I used to have oily, young skin and I had no idea how to look after this new, tight and dry skin I had. The woman running the workshop gave me a wig to put on, and with my makeup, I looked in the mirror — I looked like my old self again. It was a really great moment for me, and something I desperately needed at the time.
When I came home from hospital, after the operation, I had to lie in my room for days on end. I have these full-length mirrors, and I would stare at this creature and think, "What even are you anymore?"
"My family were just so happy to see me smile."
One day, I got sick of feeling sorry for myself, I got out all my makeup from the workshop and started putting it all on — full YouTube makeup tutorial style! I used all the things I had learnt, as though I was going to go out, and I looked really good — I looked like myself again. I sent my friends some silly Snapchats of my makeup efforts and they were so relieved when they saw me. They'd been so worried. My family were just so happy to see me smile and being silly about something for once.
I'm currently on a clinical trial for a cancer drug. I take a tablet every day and it suppresses all the hormones in my body — as they found my tumour is hormone receptive. The only problem with that is I don't get anything to balance them out. Normally people get hormone replacement therapy after a hysterectomy, but every hormone in my body is being supressed. The physical results of that is very dry skin and hot flushes — all things that can be challenging to your femininity. But my friends and family have been such good supports, I wouldn't have been able to do it all without them.
I've had to buy completely new products, but something I really enjoy now is taking care of my skin. Working with what I have and trying to look after it to show the best face I can. I love the Ella Baché face sunscreen, if ever I go out during the day I just put it on and I know I'm protected, because after chemo your skin gets very sensitive to the sun. Another really good product has been an Estee Lauder Foundation for dry skin, which was actually recommended to me on the LGFB day. I definitely recommend anyone undergoing cancer treatment to go to a workshop, even though it's the last thing you feel like doing. It's really worthwhile.

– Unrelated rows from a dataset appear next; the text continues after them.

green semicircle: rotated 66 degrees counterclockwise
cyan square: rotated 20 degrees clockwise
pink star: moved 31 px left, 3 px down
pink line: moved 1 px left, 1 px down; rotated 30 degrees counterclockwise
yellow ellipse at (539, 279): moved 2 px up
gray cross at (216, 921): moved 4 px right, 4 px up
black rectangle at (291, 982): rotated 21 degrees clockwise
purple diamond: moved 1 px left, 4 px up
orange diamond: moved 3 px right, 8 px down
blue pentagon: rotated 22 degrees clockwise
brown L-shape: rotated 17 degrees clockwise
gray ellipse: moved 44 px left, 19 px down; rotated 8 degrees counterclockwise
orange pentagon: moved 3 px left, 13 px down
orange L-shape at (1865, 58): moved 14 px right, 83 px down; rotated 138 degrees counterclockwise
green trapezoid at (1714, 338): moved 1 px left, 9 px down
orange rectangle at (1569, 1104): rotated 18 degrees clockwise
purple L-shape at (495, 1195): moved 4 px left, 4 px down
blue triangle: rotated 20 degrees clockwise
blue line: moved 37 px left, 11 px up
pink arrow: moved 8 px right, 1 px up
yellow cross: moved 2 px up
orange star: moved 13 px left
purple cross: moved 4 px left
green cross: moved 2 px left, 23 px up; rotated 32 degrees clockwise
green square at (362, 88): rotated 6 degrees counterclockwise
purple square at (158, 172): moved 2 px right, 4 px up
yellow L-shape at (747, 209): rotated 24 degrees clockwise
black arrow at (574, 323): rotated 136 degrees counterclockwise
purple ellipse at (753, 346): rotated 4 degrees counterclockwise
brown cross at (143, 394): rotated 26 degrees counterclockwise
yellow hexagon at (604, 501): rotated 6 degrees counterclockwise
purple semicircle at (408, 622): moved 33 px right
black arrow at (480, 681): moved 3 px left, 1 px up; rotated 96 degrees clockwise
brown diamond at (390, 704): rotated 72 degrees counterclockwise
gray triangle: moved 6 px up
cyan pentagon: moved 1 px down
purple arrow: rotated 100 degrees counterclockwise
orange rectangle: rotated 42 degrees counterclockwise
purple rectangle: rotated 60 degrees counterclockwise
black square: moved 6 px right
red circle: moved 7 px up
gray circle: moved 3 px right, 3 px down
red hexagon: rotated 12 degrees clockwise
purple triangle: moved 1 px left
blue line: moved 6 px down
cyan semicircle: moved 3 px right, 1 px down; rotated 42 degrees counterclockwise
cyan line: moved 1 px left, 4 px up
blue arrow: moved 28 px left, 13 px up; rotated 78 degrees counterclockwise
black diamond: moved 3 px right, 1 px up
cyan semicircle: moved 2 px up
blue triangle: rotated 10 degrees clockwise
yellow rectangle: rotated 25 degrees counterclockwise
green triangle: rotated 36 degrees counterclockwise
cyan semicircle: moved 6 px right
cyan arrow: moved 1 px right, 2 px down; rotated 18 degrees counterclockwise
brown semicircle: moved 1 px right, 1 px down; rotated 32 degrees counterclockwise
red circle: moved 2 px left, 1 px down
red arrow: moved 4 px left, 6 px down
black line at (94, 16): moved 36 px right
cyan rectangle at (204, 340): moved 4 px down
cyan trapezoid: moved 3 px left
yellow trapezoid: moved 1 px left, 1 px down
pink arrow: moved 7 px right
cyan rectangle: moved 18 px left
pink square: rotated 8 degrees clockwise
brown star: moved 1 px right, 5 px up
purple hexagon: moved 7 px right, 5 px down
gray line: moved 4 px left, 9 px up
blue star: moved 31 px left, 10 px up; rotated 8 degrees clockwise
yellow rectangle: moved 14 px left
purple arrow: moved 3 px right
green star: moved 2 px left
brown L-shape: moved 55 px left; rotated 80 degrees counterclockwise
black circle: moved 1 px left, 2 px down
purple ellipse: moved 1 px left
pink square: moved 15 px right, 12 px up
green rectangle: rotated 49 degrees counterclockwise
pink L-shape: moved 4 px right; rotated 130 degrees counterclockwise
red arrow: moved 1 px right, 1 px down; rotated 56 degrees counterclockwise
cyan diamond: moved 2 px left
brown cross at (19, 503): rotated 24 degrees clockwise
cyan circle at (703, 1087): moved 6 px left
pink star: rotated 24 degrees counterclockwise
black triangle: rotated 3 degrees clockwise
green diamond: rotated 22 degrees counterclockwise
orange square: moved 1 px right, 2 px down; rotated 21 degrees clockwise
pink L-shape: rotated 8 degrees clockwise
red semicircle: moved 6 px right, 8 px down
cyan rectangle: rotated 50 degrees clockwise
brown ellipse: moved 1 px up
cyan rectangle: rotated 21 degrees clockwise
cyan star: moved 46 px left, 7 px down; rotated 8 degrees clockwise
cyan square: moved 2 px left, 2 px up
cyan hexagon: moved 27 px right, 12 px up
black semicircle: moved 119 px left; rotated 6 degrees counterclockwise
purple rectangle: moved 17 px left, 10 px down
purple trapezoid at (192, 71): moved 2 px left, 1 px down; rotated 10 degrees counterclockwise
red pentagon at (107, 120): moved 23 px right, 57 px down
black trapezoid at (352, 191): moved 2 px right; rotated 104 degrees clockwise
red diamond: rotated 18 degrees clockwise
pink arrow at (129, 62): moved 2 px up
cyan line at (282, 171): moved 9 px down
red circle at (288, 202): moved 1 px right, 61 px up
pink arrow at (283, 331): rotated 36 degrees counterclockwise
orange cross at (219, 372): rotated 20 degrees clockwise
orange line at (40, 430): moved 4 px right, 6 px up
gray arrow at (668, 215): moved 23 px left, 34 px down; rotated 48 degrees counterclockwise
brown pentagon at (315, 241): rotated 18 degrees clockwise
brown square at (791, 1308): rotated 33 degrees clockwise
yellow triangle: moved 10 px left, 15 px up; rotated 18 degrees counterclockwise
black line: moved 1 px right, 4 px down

I used to think of life very differently. I had a five-year and 10-year plan, everything was planned! I had all sorts of narratives about how life would go. But now, I live in the now. It sounds cliché, but you have to.
"Everything is as it is right now, and that's been a completely new way to live."
I don't have any guarantees. When I was first diagnosed, I asked, "OK, so will these treatments keep my cancer at bay forever?" and they told me, "There is no forever with your cancer." Everything is as it is right now, and that's been a completely new way to live. You jump at more opportunities as they come up, and you don't get as fixated on what's coming up next, you live more in the moment that you're in.